WASHINGTON: When former Deputy Defense Secretary Bob Work heard the head of Google’s parent company, Eric Schmidt, say this morning that America needs a national strategy for developing Artificial Intelligence, one image sprang to his mind’s eye.
“The image that popped into my mind was of Nikita Khrushchev banging his shoe in the UN and saying, ‘We will bury you,” Work said. Work told me Schmidt was “absolutely right” to call for America to come up with its own strategic plan to boost its work on AI, as China recently did. “As Eric said, the US does not have a coherent strategy” for developing AI, said Work, father of the Pentagon’s Third Offset Strategy.
China’s just announced an AI strategy designed to assure it will be dominant in the host of technologies by 2030.
“If you believe this is important, as I believe, then we need to get our act together as a country,” Schmidt said this morning. In a Q and A session at the event organized by the Center for a New American Security, Schmidt said he thought the US will maintain its lead over the People’s Republic of China for the next five years, but he expects China to catch up about then and pass us “extremely quickly.”
How important does China think AI can be? Work told me the Chinese estimate they can boost economic growth with AI by 26 percent by 2030. “It’s quite stunning,” Work said. And, of course, the PRC’s government has published a national strategy and released it to the world.
What’s the best response by the United States, I asked Work after Schmidt spoke. The federal government needs to answer this question at its highest levels, as happened after the Soviet Union stunned the world and launched the first satellite, Sputnik, Work said. This is not something the Pentagon can fix by itself.
The US should, at least, offer a free education “a free ride” to promising AI students, the former deputy defense secretary said. In return, they would agree to serve in an AI reserve corps, something like a cross between the Reserves and National Guard. They could work for Alphabet, Facebook or any other company and make lots of money while also providing their unique skills to their country.
A colleague and I pressed Work, asking him if America was likely to undertake such a major effort, barring a catalytic event that strikes fear into the voting public, as Sputnik did. His reply is worth noting: “If we wait for the Sputnik moment, we will be too far behind.”

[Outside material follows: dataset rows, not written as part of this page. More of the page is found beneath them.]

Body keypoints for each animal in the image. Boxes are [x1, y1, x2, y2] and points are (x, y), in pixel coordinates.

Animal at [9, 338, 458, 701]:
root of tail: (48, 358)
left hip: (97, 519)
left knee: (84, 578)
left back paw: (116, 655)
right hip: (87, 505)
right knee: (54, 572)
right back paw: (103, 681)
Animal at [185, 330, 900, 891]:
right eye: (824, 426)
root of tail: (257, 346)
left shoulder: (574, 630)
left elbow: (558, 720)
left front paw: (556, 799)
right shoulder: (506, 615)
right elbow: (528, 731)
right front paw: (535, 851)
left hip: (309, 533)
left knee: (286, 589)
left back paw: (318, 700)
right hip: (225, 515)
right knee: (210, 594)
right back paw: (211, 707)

In related news, Work said he understands the Algorithmic Warfare Cross-Functional Team is on track to deploy its first algorithm by December to sort through vast amounts of video collected by surveillance drones, a flood of data that’s overwhelming human analysts. Schmidt made the point during his remarks that the Defense Department wastes the talents of many of its highly trained personnel watching video screens and typing information from one system into another. That is exactly the sort of important, but mundane and mind-deadening work that AIs can take over from humans, Schmidt said.

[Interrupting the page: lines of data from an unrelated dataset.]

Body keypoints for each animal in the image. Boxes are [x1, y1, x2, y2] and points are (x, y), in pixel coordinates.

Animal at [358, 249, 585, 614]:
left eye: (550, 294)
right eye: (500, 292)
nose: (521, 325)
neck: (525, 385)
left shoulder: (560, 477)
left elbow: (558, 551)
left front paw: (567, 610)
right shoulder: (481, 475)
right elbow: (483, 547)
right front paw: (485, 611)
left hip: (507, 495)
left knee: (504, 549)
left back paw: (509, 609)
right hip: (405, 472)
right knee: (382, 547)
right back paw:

Finally, Schmidt, one of the few top software or social media executives to openly work with the Pentagon as chairman of its Defense Innovation Advisory Board, also made the point that the United States risks much by excluding talented immigrants from the country. “Shockingly, some of the very best people are in countries where we won’t them into America.”
Iranians, for example, are some of “the smartest and top computer scientists in the world,” he said. He’d love to hire many of them, but Trump administration policies make this extremely difficult. “It’s crazy not to let them in,” Schmidt said.
The president today slammed the immigration laws that allowed the coward in New York who killed people with his truck to enter the country. The person is from Uzbekistan, which, of course, isn’t on the administration’s list of countries whose citizens were effectively barred from the US by Trump’s September executive order. (The judiciary has, so far, barred the administration from executing the order.) As a reminder, the order targets Iran, Libya, Syria, Yemen, Somalia, Chad and North Korea. Chad, of course, had provided extensive help to the US and allies in the fight against terrorism in Africa. And who can count the number of North Koreans streaming into the United States?